_Data shown_
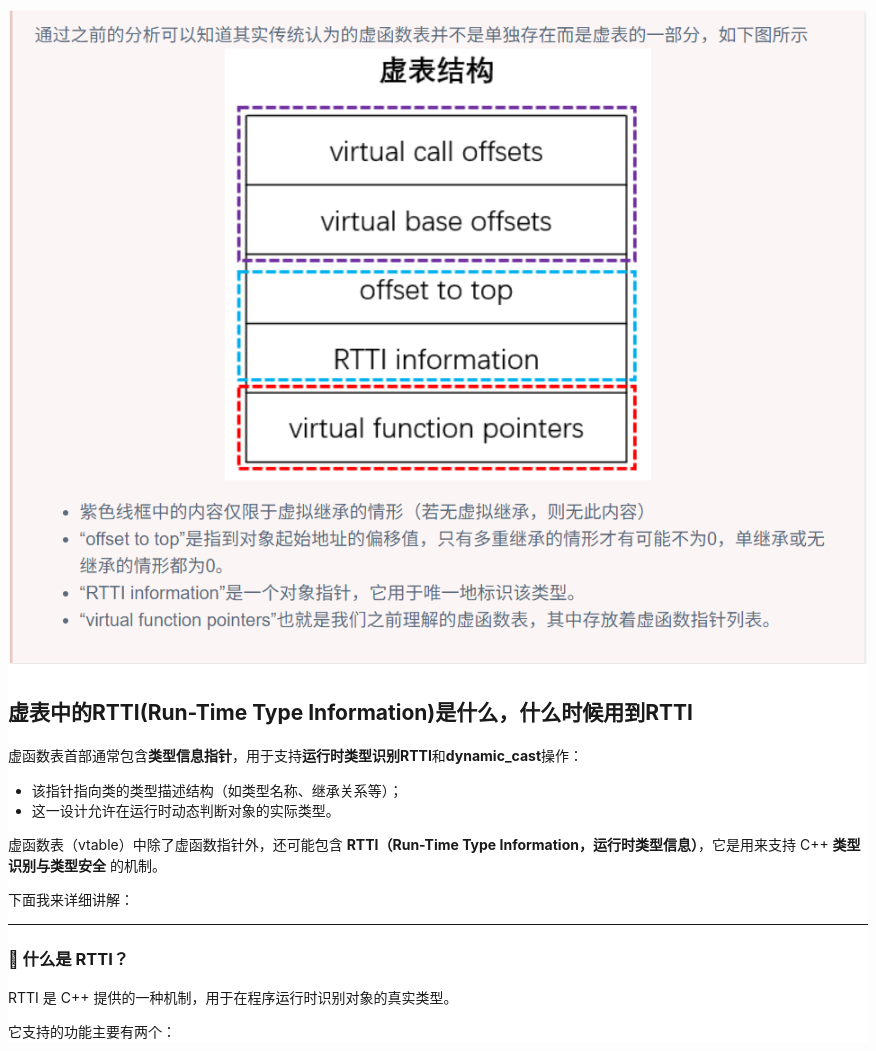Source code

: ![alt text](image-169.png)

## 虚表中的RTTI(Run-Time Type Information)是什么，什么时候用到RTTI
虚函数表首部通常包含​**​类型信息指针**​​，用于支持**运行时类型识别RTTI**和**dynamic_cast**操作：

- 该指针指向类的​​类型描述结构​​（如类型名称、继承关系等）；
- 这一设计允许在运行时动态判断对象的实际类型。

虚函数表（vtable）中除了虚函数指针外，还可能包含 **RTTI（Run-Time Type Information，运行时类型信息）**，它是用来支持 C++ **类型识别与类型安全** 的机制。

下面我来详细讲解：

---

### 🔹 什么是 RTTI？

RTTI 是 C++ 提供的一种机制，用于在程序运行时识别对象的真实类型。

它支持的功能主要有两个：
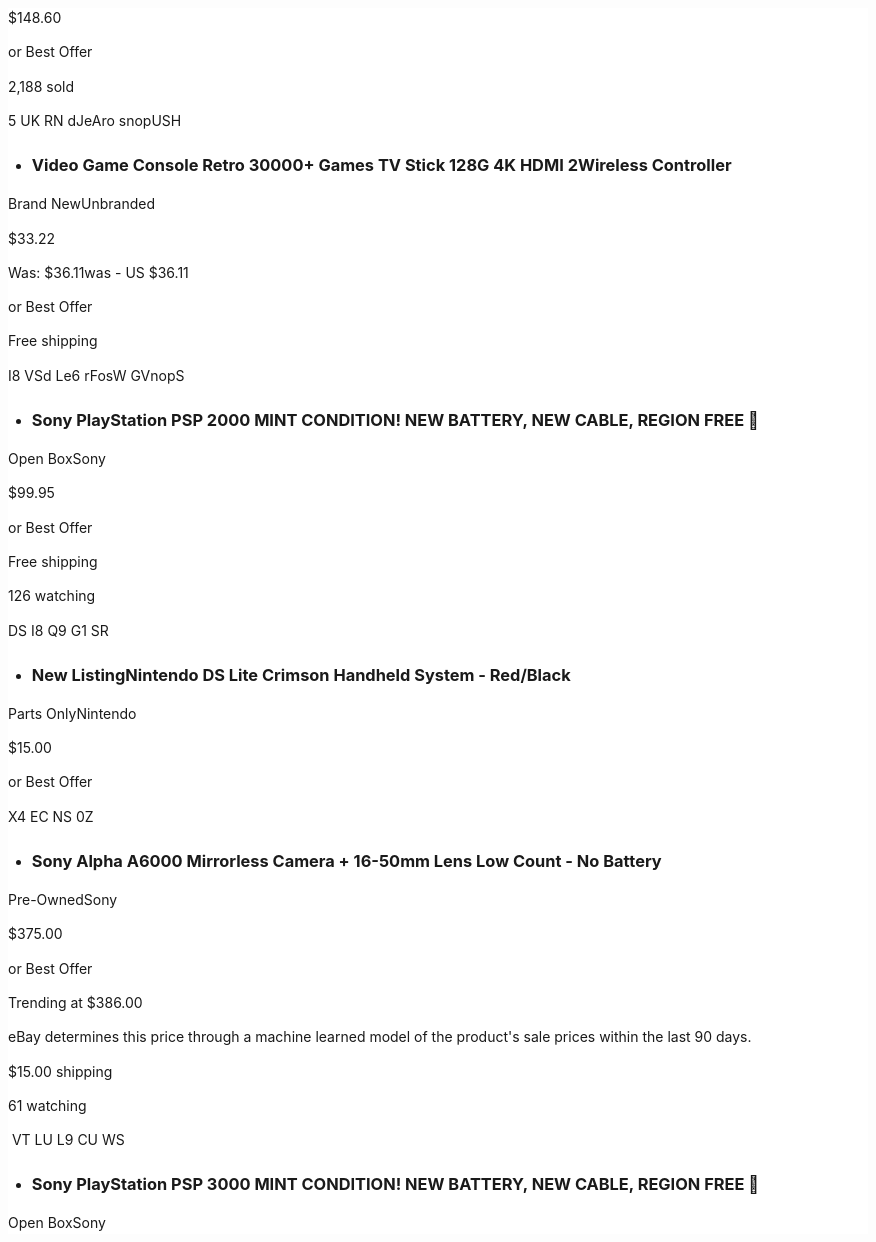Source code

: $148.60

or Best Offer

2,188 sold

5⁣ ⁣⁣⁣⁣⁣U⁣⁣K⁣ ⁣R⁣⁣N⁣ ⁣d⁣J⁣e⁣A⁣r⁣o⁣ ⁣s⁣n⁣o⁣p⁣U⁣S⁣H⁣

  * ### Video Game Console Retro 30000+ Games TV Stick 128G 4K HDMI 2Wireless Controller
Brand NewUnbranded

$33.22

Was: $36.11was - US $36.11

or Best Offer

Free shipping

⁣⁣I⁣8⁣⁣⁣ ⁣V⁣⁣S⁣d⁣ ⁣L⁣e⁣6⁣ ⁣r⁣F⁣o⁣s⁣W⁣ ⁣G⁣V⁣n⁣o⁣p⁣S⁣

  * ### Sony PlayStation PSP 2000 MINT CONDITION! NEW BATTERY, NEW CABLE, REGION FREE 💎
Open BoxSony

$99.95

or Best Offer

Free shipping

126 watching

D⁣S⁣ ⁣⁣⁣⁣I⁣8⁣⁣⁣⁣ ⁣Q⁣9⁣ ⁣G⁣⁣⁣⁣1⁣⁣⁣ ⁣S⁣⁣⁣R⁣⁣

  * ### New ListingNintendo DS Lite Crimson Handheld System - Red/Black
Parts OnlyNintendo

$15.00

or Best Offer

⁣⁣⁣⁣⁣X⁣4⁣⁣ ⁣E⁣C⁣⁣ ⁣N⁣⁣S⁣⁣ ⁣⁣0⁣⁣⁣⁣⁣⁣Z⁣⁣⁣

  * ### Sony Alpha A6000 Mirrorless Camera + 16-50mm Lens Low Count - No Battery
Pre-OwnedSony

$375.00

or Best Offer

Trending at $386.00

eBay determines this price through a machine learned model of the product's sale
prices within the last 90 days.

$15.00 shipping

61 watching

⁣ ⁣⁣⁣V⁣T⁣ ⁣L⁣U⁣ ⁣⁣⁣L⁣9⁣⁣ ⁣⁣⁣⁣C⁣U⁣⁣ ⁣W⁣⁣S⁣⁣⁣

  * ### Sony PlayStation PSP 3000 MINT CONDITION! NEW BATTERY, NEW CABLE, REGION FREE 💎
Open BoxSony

...

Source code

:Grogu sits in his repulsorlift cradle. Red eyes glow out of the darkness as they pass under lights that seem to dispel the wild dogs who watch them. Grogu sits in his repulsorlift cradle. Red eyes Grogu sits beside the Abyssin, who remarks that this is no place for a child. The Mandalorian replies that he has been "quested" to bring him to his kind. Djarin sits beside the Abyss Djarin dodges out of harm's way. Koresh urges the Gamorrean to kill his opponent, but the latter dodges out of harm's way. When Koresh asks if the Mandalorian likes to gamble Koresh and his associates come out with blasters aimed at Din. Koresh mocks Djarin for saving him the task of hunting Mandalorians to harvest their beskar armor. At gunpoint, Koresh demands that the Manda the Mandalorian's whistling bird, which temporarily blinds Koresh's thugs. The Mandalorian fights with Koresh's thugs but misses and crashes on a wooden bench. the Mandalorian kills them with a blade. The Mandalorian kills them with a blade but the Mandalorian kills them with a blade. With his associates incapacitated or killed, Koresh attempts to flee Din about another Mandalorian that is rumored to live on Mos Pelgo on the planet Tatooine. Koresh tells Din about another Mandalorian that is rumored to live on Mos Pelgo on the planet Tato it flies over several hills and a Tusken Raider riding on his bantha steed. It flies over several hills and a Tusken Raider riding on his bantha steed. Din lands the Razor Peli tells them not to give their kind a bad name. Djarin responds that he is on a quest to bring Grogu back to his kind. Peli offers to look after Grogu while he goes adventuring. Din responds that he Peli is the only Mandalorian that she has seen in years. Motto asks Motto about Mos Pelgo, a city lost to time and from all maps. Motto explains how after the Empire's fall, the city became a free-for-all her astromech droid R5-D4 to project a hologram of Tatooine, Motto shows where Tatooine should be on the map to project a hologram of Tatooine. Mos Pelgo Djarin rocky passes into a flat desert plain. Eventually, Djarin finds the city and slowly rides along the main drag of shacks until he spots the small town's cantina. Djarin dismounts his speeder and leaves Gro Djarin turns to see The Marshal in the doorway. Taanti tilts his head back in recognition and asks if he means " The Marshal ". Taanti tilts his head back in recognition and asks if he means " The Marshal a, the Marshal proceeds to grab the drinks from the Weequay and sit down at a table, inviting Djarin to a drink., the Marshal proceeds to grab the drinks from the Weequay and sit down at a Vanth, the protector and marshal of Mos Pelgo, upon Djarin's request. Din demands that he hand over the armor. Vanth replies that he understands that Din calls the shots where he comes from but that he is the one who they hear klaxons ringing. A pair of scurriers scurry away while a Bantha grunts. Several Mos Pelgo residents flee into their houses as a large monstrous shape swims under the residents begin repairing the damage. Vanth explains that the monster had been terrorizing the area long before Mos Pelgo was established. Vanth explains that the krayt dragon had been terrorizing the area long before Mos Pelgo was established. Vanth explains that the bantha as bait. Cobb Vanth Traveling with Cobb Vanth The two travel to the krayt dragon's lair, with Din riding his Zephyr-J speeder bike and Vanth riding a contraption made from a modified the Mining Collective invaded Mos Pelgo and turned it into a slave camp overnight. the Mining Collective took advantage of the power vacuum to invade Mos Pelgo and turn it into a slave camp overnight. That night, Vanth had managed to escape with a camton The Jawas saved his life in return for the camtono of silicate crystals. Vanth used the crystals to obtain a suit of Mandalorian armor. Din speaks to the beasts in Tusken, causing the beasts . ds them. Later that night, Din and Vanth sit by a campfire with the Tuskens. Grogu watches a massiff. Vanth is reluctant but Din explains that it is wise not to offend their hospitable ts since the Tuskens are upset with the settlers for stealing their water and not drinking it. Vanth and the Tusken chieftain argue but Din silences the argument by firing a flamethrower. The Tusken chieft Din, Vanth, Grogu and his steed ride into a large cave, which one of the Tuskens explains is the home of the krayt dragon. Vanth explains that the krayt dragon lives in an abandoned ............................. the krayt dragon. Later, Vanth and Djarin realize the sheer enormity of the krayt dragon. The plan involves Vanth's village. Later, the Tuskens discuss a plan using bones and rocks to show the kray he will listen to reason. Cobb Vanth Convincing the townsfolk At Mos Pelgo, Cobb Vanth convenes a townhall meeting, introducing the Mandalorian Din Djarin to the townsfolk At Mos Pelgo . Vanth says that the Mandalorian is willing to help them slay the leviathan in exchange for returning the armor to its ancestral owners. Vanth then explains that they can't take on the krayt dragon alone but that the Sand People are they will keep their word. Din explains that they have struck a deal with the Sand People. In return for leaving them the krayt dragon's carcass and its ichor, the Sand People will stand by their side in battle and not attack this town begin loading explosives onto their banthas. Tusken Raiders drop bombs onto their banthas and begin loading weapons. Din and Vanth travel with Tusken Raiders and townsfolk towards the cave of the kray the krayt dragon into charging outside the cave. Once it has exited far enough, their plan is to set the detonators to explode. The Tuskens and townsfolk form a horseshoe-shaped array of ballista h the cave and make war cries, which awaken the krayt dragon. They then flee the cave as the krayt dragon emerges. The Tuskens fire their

_To do_
Extract the lines of the preceding material that run from the line with "Was: $36.11was - US $36.11" through the line with "D⁣S⁣ ⁣⁣⁣⁣I⁣8⁣⁣⁣⁣ ⁣Q⁣9⁣ ⁣G⁣⁣⁣⁣1⁣⁣⁣ ⁣S⁣⁣⁣R⁣⁣", inclusive, reproducing them exactly and adding nothing.

_Response_
Was: $36.11was - US $36.11

or Best Offer

Free shipping

⁣⁣I⁣8⁣⁣⁣ ⁣V⁣⁣S⁣d⁣ ⁣L⁣e⁣6⁣ ⁣r⁣F⁣o⁣s⁣W⁣ ⁣G⁣V⁣n⁣o⁣p⁣S⁣

  * ### Sony PlayStation PSP 2000 MINT CONDITION! NEW BATTERY, NEW CABLE, REGION FREE 💎
Open BoxSony

$99.95

or Best Offer

Free shipping

126 watching

D⁣S⁣ ⁣⁣⁣⁣I⁣8⁣⁣⁣⁣ ⁣Q⁣9⁣ ⁣G⁣⁣⁣⁣1⁣⁣⁣ ⁣S⁣⁣⁣R⁣⁣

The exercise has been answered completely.